Twenty-two things not to be trusted:
not night-old ice, not a winter in Skåne
with the ice shining and as yet untrodden
to a confidence inspiring terra firma.
Not winter in Skåne, not spring in Norway
with Easter Lilies rising through the snow's crust;
never, ever, for Christ's sake, trust
the blond from the sticks, fresh off the bus,
the bloodied thread in the labyrinth,
or that to every nice girl in a pinch
an angel comes, outfitted like a demon.
Mistrust a bit the empire's balconies,
they have less of a purchase than the piercing
in the snake's tongue; consider: the ice
in that drink in India will melt, consider, too,
that the red smiles and eyes as violet-blue
as the firmament above the Soviet Union
in one of Mikael Wiehe's folk rock tunes
won't always live up to your expectations.

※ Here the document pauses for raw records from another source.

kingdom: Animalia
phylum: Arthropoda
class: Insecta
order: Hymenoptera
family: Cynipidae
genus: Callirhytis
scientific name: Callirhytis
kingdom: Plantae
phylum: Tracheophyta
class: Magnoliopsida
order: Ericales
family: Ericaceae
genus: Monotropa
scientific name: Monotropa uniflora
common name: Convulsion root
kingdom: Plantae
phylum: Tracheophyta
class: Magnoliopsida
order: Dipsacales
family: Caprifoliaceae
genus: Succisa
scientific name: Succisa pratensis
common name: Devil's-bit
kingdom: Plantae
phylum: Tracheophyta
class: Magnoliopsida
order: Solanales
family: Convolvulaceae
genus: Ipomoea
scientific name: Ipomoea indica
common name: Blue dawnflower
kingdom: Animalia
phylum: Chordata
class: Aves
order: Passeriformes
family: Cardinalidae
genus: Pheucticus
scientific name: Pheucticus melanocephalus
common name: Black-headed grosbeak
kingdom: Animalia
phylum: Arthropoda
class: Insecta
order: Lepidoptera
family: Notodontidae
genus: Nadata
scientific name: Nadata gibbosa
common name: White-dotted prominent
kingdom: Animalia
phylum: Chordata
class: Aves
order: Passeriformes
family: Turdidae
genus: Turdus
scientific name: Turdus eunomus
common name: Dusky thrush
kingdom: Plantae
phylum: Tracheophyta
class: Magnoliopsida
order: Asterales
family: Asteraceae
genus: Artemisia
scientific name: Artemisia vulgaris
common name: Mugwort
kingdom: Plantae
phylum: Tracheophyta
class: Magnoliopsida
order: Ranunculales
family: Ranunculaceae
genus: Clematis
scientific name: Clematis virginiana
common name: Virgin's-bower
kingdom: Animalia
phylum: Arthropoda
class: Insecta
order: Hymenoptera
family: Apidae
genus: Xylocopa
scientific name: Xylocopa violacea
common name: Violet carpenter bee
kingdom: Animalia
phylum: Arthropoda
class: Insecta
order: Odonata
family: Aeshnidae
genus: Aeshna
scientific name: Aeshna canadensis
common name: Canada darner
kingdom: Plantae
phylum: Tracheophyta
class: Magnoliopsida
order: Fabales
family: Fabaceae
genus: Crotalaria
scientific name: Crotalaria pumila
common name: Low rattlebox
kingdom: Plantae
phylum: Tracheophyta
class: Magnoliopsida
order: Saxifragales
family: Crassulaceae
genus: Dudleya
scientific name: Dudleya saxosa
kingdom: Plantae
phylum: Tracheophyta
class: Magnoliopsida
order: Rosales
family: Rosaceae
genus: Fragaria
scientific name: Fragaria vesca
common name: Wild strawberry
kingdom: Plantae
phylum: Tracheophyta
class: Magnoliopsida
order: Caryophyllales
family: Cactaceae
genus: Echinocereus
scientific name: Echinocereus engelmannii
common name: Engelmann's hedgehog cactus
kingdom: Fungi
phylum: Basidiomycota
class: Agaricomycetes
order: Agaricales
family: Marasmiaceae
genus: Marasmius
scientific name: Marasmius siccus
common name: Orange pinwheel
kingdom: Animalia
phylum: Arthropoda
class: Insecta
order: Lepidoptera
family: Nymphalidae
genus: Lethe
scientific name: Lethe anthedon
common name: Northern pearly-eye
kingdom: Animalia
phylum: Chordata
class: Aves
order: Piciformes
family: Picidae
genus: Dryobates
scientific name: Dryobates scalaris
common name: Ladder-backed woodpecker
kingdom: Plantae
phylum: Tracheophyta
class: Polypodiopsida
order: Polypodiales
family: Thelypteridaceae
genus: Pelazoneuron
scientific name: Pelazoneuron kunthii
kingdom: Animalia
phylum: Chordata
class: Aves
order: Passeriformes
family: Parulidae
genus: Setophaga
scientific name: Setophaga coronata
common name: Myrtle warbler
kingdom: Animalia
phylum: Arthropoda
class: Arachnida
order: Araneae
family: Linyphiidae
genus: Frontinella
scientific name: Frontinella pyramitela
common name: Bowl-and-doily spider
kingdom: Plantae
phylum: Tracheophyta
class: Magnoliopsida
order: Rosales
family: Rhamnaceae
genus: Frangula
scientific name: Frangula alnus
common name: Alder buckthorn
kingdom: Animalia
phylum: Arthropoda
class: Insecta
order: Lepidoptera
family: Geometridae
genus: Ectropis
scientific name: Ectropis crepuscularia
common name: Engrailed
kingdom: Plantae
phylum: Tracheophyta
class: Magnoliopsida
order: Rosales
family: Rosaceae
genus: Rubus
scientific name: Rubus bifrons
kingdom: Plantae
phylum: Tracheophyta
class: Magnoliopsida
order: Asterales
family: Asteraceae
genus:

For the young, these valuable recommendations;
never trust the egg laid by the rooster,
or helpfulness encountered at train stations,
doubt the dentist's gold, the wolf's wool
and the assurances of a golden future;
that it's primarily for your own good
that you've been taken in hand, that you can depend
upon your being loved by your enemy.
No, don't believe for a moment in the imperishable
nature of the shining ice; in the spread
wings of Icarus, in a spider's thread,
in Christian charity with preconditions,
in politicians–or the children of politicians.
Translator's note: Sandell's poem is an improvisation on lines from Hávamál (The Sayings of Hár), a collection of verse proverbs found in the Poetic Edda.